Die main-Methode hat einen Parameter args. Das ist ein Array, über das Du Zugriff auf die Kommandozeilenparameter hast. Dein Programm wird mit neun Argumenten aufgerufen und jedes Argument enthält die Nummer einer Zelle, die die Spieler abwechselnd belegt haben. Deine Aufgabe ist es, den Gewinner zu ermitteln.


----------



## syntaxError404 (19. Dez 2020)

mihe7 hat gesagt.:


> Die main-Methode hat einen Parameter args. Das ist ein Array, über das Du Zugriff auf die Kommandozeilenparameter hast. Dein Programm wird mit neun Argumenten aufgerufen und jedes Argument enthält die Nummer einer Zelle, die die Spieler abwechselnd belegt haben. Deine Aufgabe ist es, den Gewinner zu ermitteln.

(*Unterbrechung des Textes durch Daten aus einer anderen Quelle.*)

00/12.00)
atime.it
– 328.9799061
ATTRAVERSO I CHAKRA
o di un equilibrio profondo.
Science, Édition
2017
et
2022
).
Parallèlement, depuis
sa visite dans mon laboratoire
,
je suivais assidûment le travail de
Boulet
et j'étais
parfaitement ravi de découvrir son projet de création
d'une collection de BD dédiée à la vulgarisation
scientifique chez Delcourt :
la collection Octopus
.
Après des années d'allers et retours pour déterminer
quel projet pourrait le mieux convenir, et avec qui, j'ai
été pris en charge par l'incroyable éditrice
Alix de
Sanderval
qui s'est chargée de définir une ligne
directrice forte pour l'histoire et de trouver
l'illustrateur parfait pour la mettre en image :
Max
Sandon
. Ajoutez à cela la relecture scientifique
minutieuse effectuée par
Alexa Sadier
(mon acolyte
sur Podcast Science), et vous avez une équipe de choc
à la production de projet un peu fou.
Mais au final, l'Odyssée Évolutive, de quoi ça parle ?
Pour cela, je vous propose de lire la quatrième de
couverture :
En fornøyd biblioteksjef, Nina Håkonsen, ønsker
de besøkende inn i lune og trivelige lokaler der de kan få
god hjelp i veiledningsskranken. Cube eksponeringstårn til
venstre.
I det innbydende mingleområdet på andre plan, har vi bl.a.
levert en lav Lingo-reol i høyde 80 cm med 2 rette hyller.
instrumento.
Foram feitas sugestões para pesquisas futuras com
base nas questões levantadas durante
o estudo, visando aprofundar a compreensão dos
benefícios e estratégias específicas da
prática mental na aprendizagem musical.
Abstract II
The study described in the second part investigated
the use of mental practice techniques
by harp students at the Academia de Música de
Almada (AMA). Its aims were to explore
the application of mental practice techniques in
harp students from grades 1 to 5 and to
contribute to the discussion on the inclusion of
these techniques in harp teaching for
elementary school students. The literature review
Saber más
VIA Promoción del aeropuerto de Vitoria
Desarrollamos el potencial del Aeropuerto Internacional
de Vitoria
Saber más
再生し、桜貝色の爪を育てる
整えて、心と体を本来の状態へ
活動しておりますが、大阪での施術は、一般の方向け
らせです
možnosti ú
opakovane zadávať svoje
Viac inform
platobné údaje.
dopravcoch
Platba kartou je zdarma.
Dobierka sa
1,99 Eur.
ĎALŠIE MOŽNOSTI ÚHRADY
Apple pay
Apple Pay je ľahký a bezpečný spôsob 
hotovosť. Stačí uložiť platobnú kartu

Das ist schon einmal hilfreich, danke sehr!  Jetzt steh ich aber auf den Schlauch wie ich den Gewinner ermitteln soll... Klar ist, wenn 3 Felder dasselbe Zeichen haben, hat einer gewonnen


----------



## mihe7 (19. Dez 2020)

syntaxError404 hat gesagt.:


> Klar ist, wenn 3 Felder dasselbe Zeichen haben, hat einer gewonnen


Nö.


----------